There are no easy solutions for Indonesia. After Widodo and other election candidates pandered to the masses in the election campaign with populist promises, the atmosphere is not conducive to level-headed debate. The inability to attract investment in refining may be compounded by the whipping up of anti-foreign-investment rhetoric in the campaign.
But every new presidential term provides a fresh chance. The new Widodo government should return to gradually eliminating fuel subsidies, the best way to break the vicious cycle of a weak state-owned oil company and a severely-handicapped downstream sector.
The absence of a road map to phase out fuel subsidies and the government's seeming inability to offer investment incentives totally ignore the needs of overseas companies, which have many alternative choices in the region.
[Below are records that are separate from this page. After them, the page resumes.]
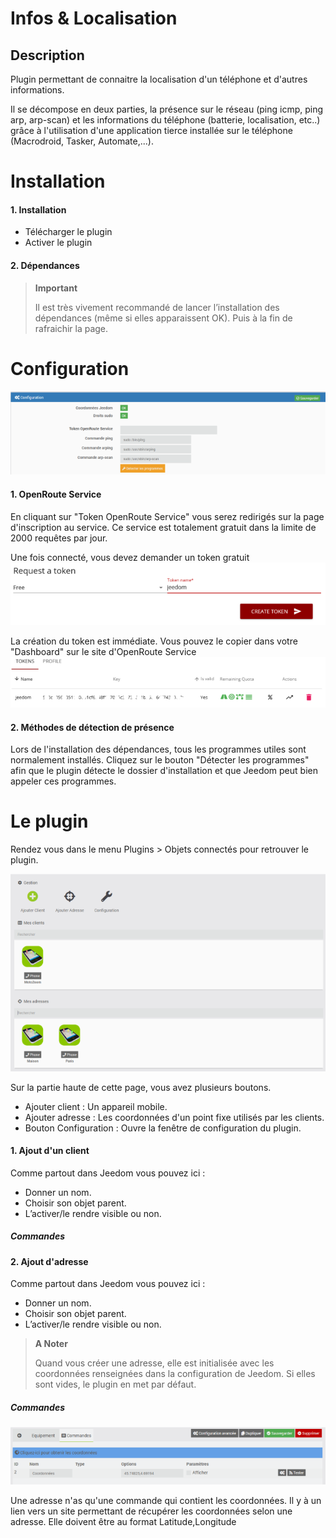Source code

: Infos & Localisation
=============

Description
-----------
Plugin permettant de connaitre la localisation d'un téléphone et d'autres informations.

Il se décompose en deux parties, la présence sur le réseau (ping icmp, ping arp, arp-scan) et les informations du téléphone (batterie, localisation, etc..) grâce à l'utilisation d'une application tierce installée sur le téléphone (Macrodroid, Tasker, Automate,...).

Installation 
============

#### 1. Installation
- Télécharger le plugin
- Activer le plugin

#### 2. Dépendances
> **Important**
>
> Il est très vivement recommandé de lancer l’installation des dépendances (même si elles apparaissent OK). Puis à la fin de rafraichir la page.

Configuration 
============
![Configuration](../images/1_configuration.png)

#### 1. OpenRoute Service

En cliquant sur "Token OpenRoute Service" vous serez redirigés sur la page d'inscription au service.
Ce service est totalement gratuit dans la limite de 2000 requêtes par jour.

Une fois connecté, vous devez demander un token gratuit
![CreationToken](../images/2_creatoken.png)

La création du token est immédiate. Vous pouvez le copier dans votre "Dashboard" sur le site d'OpenRoute Service
![RecupToken](../images/3_copytoken.png)

#### 2. Méthodes de détection de présence

Lors de l'installation des dépendances, tous les programmes utiles sont normalement installés.
Cliquez sur le bouton "Détecter les programmes" afin que le plugin détecte le dossier d'installation et que Jeedom peut bien appeler ces programmes.

Le plugin
=========

Rendez vous dans le menu Plugins &gt; Objets connectés pour retrouver le plugin.

![AccueilPlugin](../images/4_plugin.png)

Sur la partie haute de cette page, vous avez plusieurs boutons.
- Ajouter client : Un appareil mobile.
- Ajouter adresse : Les coordonnées d'un point fixe utilisés par les clients.
- Bouton Configuration : Ouvre la fenêtre de configuration du plugin.

#### 1. Ajout d'un client

Comme partout dans Jeedom vous pouvez ici :

- Donner un nom.
- Choisir son objet parent.
- L’activer/le rendre visible ou non.

##### Commandes



#### 2. Ajout d'adresse

Comme partout dans Jeedom vous pouvez ici :

- Donner un nom.
- Choisir son objet parent.
- L’activer/le rendre visible ou non.

> **A Noter**
>
> Quand vous créer une adresse, elle est initialisée avec les coordonnées renseignées dans la configuration de Jeedom. Si elles sont vides, le plugin en met par défaut.

##### Commandes

![CMDAdresse](../images/5_cmdfixe.png)

Une adresse n'as qu'une commande qui contient les coordonnées.
Il y à un lien vers un site permettant de récupérer les coordonnées selon une adresse.
Elle doivent être au format Latitude,Longitude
Indonesian refinery projects have a revolving door that regularly sees the arrival and departure of potential suitors from Russia, Japan, and the Middle East. So how to improve the oil industry in Indonesia?
Indonesia may benefit more by taking a leaf out of Malaysia's book. The latter has its own challenges, including sensitive fuel subsidies, but Petronas is far more profitable than Pertamina and is not forced to book fuel subsidy losses, because the government absorbs them. The company enjoys more freedom from government intervention and is more dynamic.
Petronas recorded a 22% jump in its 2018 net profit to 55.3 billion ringgit ($13.6 billion) and has planned a capital expenditure of over 30 billion ringgit for 2019. Pertamina, which is yet to release its 2018 results, hopes to book a very modest net profit of around 5 trillion rupiah ($351.6 million). The company slashed its 2019 capex by a quarter from its earlier plan, to $4.2-4.5 billion. Aside from losses from subsidized fuel sales, estimated at $2 billion in 2018, Pertamina is now saddled with aging oil fields that the government has been wresting back from foreign operators in a wave of resource nationalism. They will need investment just to maintain output.